Supplied passage:
"""

Eric Wong

Assistant Professor, University of Pennsylvania

Office	Amy Gutman Hall 621
Email	exwong@cis
Lab Blog	debugml.github.io

I am an assistant professor at the Department of Computer and Information Science at the University of Pennsylvania. I lead Brachio Lab on debugging machine learning and making systems actually do what we want them to do. I’m also a part of the ASSET Center on safe, explainable, and trustworthy AI systems. Previously, I completed my PhD at CMU advised by Zico Kolter, and did a postdoc with Aleksander Madry.

PhD applicants: If you’re interested, you will need to

Apply to the CIS department
Select me as a potential advisor in your application.

Undergraduates/masters students: If you are a UPenn student and are interested in doing independent machine learning research, then I would recommend (1) take CIS 5200 (2) read this blog post, and (3) fill out this form. We will be in touch if there is a good fit. I strongly recommend undergraduates take CIS 3333 Mathematics for Machine Learning, which will prepare you for the mathematics behind ML research. If you’re interested in doing advanced research or graduate coursework in AI/machine learning but have taken only the core math requirements of the CS degree, then this course is for you. If you are not at UPenn, I do not currently have opportunities for external students.

"""

Prompt: Continue the profile page of Eric Wong from where it ends.

Records provided:
"""

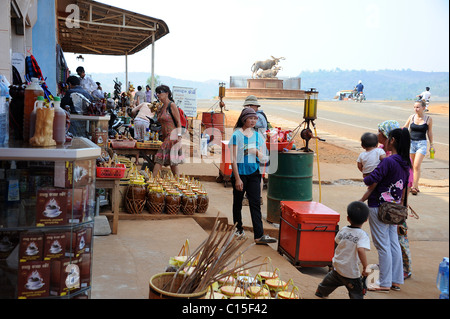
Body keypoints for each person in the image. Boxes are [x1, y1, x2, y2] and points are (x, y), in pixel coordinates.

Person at [361, 128, 411, 292]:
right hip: (395, 209)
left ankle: (384, 282)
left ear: (393, 141)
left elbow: (370, 179)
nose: (386, 142)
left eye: (388, 139)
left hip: (379, 206)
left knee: (383, 245)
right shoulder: (405, 163)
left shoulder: (388, 161)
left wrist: (365, 171)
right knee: (393, 243)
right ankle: (395, 280)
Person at [229, 107, 276, 245]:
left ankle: (258, 235)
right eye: (251, 118)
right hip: (240, 174)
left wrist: (255, 152)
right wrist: (237, 178)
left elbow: (263, 158)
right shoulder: (236, 135)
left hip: (254, 173)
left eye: (255, 118)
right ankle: (238, 229)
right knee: (237, 203)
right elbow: (232, 159)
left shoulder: (258, 136)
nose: (253, 121)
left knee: (255, 203)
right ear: (244, 119)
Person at [376, 120, 413, 280]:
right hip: (385, 202)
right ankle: (391, 268)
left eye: (380, 132)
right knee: (389, 238)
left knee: (398, 237)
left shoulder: (398, 158)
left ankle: (404, 268)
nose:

"""

Answer for the task:
Recent News

June ‘25: Our paper, “The FIX Benchmark: Extracting Features Interpretable to eXperts” was accepted to DMLR 2025.
May ‘25: Weiqiu You’s paper, “Sum-of-Parts: Self-Attributing Neural Networks with End-to-End Learning of Feature Groups”, as well as another collaboration “DOLPHIN: A Programmable Framework for Scalable Neurosymbolic Learning” was accepted to ICML 2025. Our FIX Benchmark was also accepted to DMLR.
January ‘25: Our paper, “Logicbreaks: A Framework for Understanding Subversion of Rule-based Inference” has been accepted to ICLR 2025. In addition, “Avoiding Copyright Infringement via Machine Unlearning” has been accepted to NAACL-Findings 2025.
December ‘24: We will present three papers at NeurIPS 2024 this month: “AR-Pro: Counterfactual Explanations for Anomaly Repair with Formal Properties”, “Data-Efficient Learning with Neural Programs”, and “JailbreakBench: An Open Robustness Benchmark for Jailbreaking Large Language Models”.
October ‘24: We’ve released the FIX benchmark for extracting features interpretable to experts! Check it out at our website here
July ‘24: We will present two papers at ICML 2024: “DISCRET: Synthesizing Faithful Explanations For Treatment Effect Estimation” and “Towards Compositionality in Concept Learning”.
May ‘24: Our paper “Evaluating Groups of Features via Consistency, Contiguity, and Stability” will be presented at ICLR 2024 as an oral.
April ‘24: We’ve been given an Amazon Research Award. Thanks Amazon!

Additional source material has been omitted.